+++ Records for the exercise +++
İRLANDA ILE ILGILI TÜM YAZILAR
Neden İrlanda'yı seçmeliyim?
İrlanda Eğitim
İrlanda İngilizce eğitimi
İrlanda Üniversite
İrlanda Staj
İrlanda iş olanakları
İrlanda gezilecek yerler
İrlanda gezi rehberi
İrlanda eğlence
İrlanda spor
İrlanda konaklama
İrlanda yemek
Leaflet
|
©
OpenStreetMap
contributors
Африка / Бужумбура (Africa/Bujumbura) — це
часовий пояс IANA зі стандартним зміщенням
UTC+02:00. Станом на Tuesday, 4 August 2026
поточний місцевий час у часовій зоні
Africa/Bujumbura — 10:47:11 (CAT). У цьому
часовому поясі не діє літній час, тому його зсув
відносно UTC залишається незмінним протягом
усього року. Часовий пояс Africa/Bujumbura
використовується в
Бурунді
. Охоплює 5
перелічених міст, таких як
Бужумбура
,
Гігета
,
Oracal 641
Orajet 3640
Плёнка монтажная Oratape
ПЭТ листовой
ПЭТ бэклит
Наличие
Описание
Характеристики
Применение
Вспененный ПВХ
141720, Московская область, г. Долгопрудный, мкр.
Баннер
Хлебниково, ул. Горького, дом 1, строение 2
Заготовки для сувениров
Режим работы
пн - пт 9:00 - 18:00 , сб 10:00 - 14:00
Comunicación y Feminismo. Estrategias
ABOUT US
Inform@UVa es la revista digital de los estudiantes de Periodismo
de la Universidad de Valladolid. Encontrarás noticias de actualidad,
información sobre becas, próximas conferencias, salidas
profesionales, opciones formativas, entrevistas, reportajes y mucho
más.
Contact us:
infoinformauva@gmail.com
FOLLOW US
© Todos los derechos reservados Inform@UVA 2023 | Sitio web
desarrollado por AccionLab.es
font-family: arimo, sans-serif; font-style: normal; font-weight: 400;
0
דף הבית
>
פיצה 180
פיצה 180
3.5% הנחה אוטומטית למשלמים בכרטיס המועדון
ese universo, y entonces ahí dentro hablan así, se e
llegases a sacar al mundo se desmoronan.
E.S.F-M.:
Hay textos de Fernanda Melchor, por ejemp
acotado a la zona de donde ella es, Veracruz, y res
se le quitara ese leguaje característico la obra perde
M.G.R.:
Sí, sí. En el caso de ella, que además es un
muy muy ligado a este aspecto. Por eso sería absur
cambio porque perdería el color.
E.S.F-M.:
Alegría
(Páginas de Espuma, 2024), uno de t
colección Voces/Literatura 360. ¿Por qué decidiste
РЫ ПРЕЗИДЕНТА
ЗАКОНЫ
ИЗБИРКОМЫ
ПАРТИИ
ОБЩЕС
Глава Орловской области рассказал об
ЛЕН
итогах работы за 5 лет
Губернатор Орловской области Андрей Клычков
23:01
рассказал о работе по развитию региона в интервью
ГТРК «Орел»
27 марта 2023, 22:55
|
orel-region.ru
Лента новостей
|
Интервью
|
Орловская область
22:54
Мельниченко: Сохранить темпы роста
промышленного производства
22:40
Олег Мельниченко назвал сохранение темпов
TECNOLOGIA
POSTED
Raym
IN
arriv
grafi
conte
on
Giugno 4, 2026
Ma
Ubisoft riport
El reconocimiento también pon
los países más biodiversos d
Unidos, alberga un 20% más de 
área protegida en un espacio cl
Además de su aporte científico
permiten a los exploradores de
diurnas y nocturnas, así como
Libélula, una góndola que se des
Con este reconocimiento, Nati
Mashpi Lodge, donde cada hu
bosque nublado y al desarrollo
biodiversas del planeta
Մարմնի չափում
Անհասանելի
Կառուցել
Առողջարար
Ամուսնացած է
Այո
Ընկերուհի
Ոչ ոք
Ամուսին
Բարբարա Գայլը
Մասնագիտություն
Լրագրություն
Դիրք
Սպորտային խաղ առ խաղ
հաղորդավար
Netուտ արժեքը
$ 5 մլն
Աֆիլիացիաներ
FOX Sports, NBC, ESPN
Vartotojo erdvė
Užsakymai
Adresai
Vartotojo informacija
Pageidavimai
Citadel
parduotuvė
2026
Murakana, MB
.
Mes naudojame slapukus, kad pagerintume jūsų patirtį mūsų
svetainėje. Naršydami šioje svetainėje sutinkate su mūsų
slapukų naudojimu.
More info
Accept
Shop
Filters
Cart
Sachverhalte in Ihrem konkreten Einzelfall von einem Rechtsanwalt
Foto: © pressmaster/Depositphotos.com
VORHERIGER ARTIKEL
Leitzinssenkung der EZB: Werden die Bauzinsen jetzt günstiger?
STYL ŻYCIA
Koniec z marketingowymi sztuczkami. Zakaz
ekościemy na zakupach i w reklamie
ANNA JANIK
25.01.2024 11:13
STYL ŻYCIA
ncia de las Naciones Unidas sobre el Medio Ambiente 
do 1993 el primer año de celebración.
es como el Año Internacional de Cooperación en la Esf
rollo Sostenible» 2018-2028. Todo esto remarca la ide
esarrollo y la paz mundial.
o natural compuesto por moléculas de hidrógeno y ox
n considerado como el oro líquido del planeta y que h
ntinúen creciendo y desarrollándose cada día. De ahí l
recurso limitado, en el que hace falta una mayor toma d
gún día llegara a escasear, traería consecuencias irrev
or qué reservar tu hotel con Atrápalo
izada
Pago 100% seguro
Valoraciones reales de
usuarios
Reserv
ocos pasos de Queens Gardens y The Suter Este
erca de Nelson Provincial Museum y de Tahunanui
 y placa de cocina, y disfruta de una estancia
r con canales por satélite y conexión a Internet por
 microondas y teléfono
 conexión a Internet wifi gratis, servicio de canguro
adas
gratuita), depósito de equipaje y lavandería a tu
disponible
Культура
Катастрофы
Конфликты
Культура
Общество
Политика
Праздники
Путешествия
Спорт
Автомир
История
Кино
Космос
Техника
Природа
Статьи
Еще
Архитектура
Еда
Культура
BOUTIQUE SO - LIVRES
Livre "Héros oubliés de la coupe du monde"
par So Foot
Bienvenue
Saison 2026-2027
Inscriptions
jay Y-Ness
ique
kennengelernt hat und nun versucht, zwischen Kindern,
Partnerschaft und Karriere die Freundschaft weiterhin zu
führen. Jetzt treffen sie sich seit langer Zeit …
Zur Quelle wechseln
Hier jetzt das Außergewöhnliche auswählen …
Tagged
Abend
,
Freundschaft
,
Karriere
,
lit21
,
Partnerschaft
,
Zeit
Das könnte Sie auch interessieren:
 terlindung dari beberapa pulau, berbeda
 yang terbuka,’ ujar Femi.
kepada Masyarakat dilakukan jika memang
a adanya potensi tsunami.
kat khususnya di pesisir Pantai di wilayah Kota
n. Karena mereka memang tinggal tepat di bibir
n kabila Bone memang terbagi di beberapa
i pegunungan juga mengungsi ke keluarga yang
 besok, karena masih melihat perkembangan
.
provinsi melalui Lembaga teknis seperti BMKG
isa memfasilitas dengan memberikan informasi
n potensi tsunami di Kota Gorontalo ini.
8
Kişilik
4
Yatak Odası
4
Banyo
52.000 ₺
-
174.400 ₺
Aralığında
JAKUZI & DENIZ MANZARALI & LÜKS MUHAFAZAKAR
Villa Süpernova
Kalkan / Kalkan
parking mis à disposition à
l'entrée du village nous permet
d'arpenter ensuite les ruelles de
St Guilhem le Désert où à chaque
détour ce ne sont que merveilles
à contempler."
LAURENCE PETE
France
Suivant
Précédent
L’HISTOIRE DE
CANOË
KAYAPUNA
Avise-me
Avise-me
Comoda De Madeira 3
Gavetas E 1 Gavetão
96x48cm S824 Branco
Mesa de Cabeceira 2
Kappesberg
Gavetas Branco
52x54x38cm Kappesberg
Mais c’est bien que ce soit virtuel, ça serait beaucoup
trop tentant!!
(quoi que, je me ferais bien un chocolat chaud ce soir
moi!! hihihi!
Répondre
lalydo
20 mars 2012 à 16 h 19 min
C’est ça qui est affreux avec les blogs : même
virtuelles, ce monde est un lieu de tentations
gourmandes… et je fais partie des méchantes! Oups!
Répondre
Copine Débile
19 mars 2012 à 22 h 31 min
+++
**Requirement:** Whenever a line of the listing above holds the word "Мельниченко", copy that line.

**Answer for the task:**
Мельниченко: Сохранить темпы роста
Олег Мельниченко назвал сохранение темпов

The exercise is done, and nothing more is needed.